Start of ENTRIES SHOWN

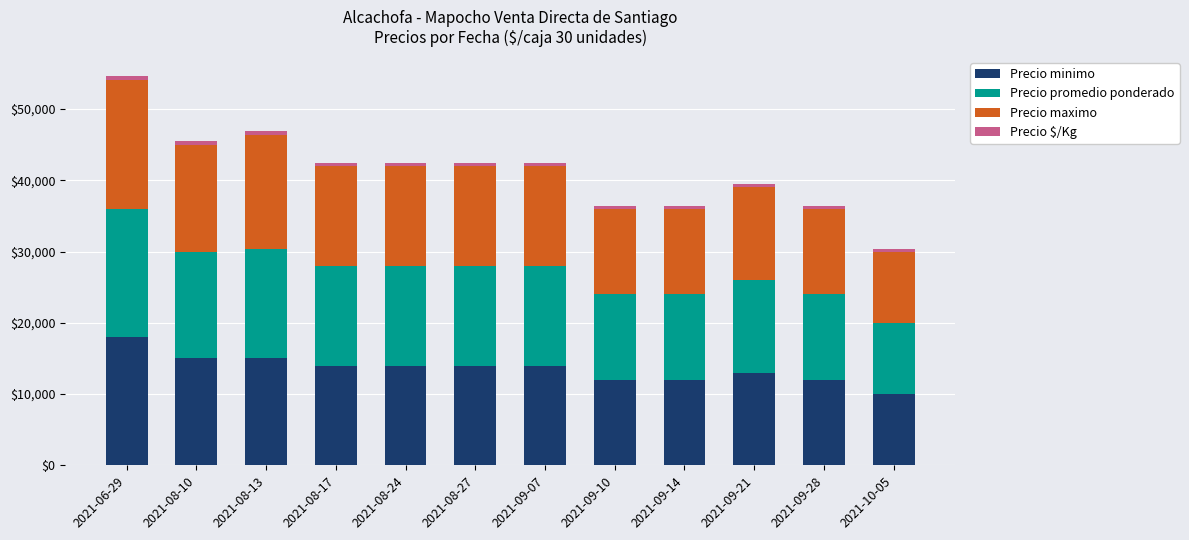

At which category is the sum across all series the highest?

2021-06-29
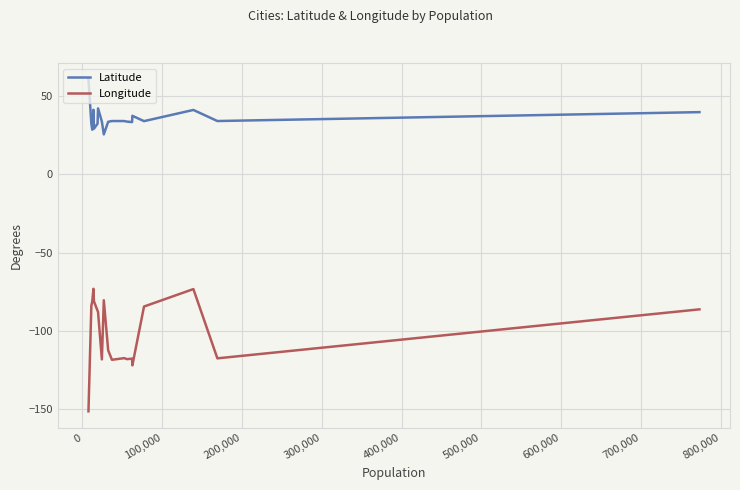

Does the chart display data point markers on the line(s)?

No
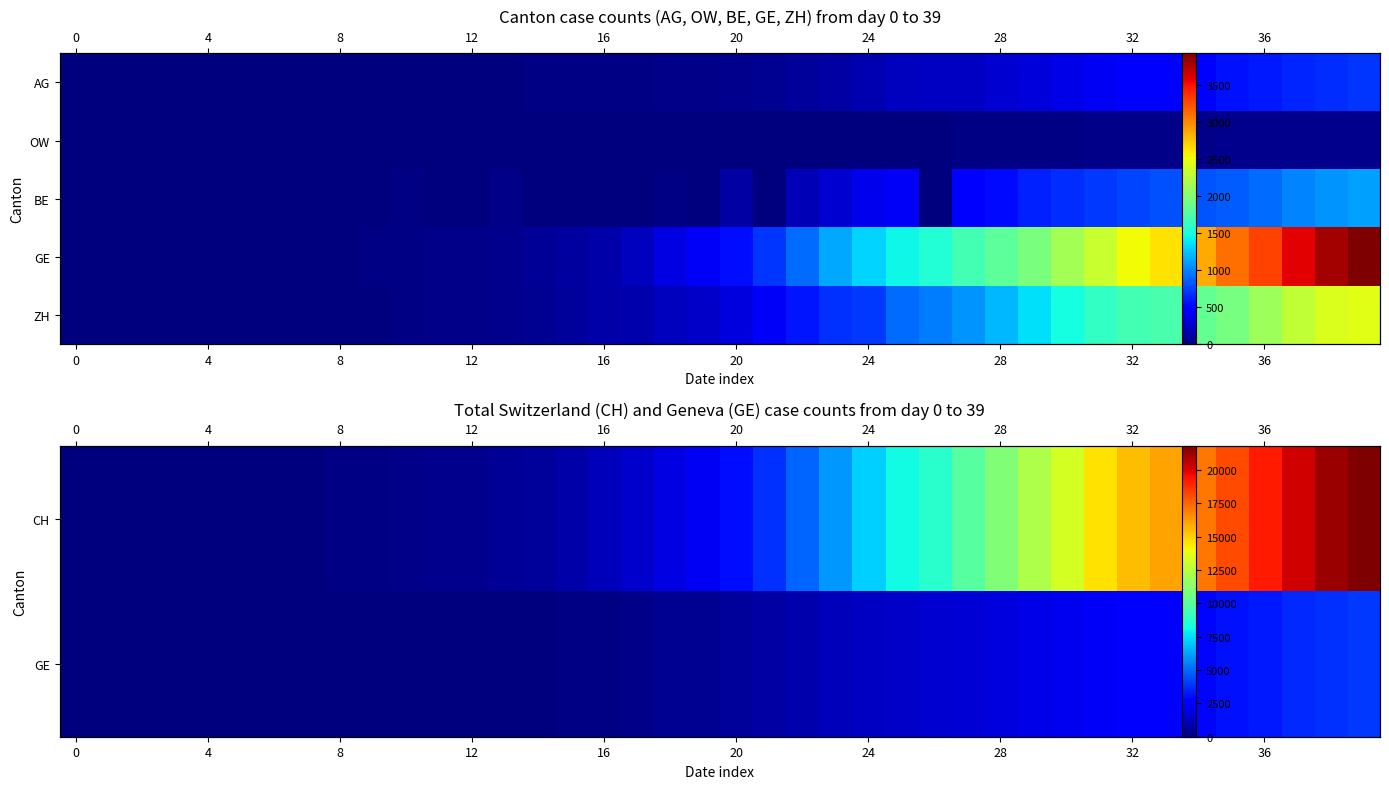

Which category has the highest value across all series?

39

End of ENTRIES SHOWN

WHAT TO WORK ON:
Write out every line of the records above verbatim, leaving out the pictures.

WRITTEN ANSWER:
At which category is the sum across all series the highest?

2021-06-29

Does the chart display data point markers on the line(s)?

No

Which category has the highest value across all series?

39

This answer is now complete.